* WORK ITEM *
Reproduce the listing below exactly, from its first line down to and including the line with "preliminary prospectus and".
── MATERIAL PROVIDED
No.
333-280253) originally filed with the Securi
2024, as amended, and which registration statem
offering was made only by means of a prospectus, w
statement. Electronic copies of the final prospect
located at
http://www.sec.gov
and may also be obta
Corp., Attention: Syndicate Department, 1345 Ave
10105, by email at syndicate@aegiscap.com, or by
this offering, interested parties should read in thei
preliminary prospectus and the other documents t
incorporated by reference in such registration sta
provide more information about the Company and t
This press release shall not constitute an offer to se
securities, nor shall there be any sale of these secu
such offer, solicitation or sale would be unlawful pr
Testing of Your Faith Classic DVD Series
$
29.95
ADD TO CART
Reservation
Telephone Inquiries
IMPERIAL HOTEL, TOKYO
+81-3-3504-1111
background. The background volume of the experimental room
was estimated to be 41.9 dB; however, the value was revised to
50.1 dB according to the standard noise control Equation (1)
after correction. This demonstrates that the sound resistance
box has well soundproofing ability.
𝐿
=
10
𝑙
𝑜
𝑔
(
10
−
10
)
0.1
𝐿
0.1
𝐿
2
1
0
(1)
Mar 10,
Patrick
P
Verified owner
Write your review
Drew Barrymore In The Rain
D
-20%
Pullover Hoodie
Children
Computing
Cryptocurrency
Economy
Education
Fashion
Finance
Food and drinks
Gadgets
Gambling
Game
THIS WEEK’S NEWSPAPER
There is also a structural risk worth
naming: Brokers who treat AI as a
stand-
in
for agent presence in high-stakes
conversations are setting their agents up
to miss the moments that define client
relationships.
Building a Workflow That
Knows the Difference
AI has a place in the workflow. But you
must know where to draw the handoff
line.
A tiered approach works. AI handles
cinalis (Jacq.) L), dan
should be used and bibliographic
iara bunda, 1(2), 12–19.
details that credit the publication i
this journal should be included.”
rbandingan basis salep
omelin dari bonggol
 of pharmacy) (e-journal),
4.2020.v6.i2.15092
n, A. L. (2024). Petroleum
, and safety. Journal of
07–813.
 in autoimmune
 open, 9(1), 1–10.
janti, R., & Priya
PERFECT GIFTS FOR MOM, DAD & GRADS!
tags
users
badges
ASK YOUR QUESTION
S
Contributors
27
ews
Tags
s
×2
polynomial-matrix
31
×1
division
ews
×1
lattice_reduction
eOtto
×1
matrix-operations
────
* RESULT OF THIS EXERCISE *
No.
333-280253) originally filed with the Securi
2024, as amended, and which registration statem
offering was made only by means of a prospectus, w
statement. Electronic copies of the final prospect
located at
http://www.sec.gov
and may also be obta
Corp., Attention: Syndicate Department, 1345 Ave
10105, by email at syndicate@aegiscap.com, or by
this offering, interested parties should read in thei
preliminary prospectus and the other documents t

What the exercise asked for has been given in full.